Ma non soltanto nelle corti le donne potevano dedicarsi allo studio e alla pratica della musica: anche il convento si dimostrò un luogo dove, nonostante i limiti imposti dell’autorità ecclesiastica, alle ragazze fu possibile imparare la tecnica del canto e l’uso di strumenti musicali. Non a caso la maggior parte delle compositrici del XVII secolo proviene da ambienti monastici.
Se ai maschi era naturalmente permesso apprendere e insegnare la teoria e la praxis musicale, era assai raro che una donna potesse imparare a suonare o praticare il canto a un livello più che dilettantistico. Anche se i maestri insegnavano a suonare uno strumento a tutti i ragazzi di una stessa famiglia indipendentemente dal loro sesso, le figlie erano di norma destinate a dimenticare ciò che avevano imparato non potendo esercitare il mestiere di musicista per timore di mettere a repentaglio la propria reputazione.

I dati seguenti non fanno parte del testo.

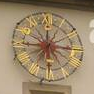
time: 12:16
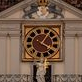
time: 4:04
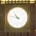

La danza invece, purché praticata in contesti e occasioni sociali ben definite - come nei balli di società, uno dei passatempi preferiti da nobili e borghesi - era addirittura consigliata alle ragazze. La ragione dell’inserimento di questa particolare materia di studio nella limitata istruzione prevista allora per le donne veniva spiegata con il beneficio "estetico" che apportava al corpo femminile: i movimenti codificati del ballo, praticati con costanza, contribuivano ad assottigliare le membra delle ragazze grassottelle e a rendere più aggraziate le movenze e il portamento di ogni dama. La danza, fin dal Seicento, era insegnata negli educandati femminili fra le cosiddette arts d’agrément, le "materie d’ornamento" per eccellenza, tipicamente elitarie e perciò segno distintivo dell’educazione nobiliare.